Nuit Blanche draws criticism -- all answerable. Some say that the event has strayed too far from its original focus on art, filling the streets with enthusiastic, rowdy young crowds that are out for a good time. Others say that there's too much corporate involvement and focus on cultural tourism. Or they challenge the quality of the art works, finding the art inaccessible. Most importantly, some question the episodic nature of the event, expressing the concern that resources are focused on a one-time experience that does not train and retain an audience for contemporary art.

As Chair of the Volunteer Nuit Blanche Advisory Committee, I take these concerns seriously. It is true that Nuit Blanche relies on a mix of public and corporate support -- it is a model for a successful approach to arts funding. The payback to Toronto is meaningful. Its impact since 2006 has grown from $1 million to $40.5 million last year, a lot of money flowing into Toronto's economy for just one night.

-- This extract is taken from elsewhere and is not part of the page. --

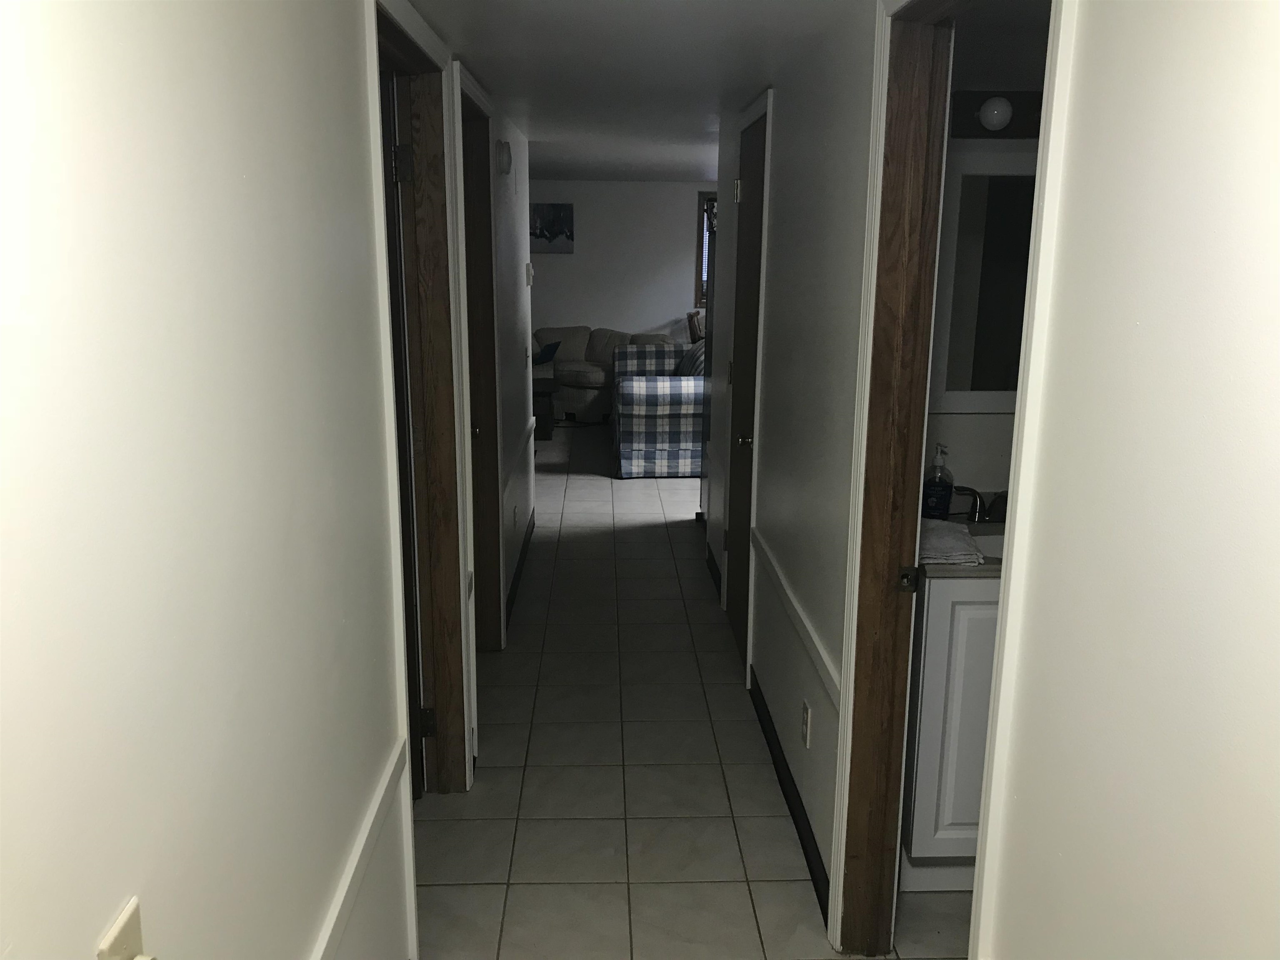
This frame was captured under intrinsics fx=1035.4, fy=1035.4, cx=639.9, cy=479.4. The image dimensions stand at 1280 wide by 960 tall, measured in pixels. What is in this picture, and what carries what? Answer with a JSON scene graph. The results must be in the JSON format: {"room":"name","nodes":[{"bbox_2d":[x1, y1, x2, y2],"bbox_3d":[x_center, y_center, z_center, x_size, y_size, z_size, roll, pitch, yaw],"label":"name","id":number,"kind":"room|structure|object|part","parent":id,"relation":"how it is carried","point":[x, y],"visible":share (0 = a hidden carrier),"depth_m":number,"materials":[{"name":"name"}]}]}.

Rowdy? Perhaps. Nuit Blanche is noisy and boisterous, but it's also fun and engages young and old as culturally diverse audiences interact with and comment on art works. Other countries in the world rejoice in cultural events that create a communal spirit around culture. Why not Toronto? We have embraced Nuit Blanche, an arts-based concept that began in Paris in 2002 and spread to Montreal, Bucharest, Riga, Tokyo and now Edmonton.

If people scratch their heads about some of the art they encounter, Nuit Blanche is doing its job. Contemporary art plumbs issues and allows its viewers to pause and experience the world in different ways. The City of Toronto and the curators work hard to choose work ranging from the spectacular to the intimate and is of the highest quality. Nuit Blanche draws a wide audience. This is a good thing, one that institutions can build on. 

To respond to concerns about the lasting impacts of the night, Nuit Blanche has established Extended Projects to ensure that some works are accessible to the public for a longer time. Let's take the opportunity to review and refresh our public art policies in Toronto and find ways to retain some of the imaginative large-scale pieces that are part of Nuit Blanche on a permanent basis. 

I am proud that OCAD University has been a sponsor and leader in making Scotiabank's Nuit Blanche a 10-year success. 

Sara Diamond is the president of OCAD U, Canada's largest university of art and design, and the chair of the Scotiabank Nuit Blanche Advisory Committee.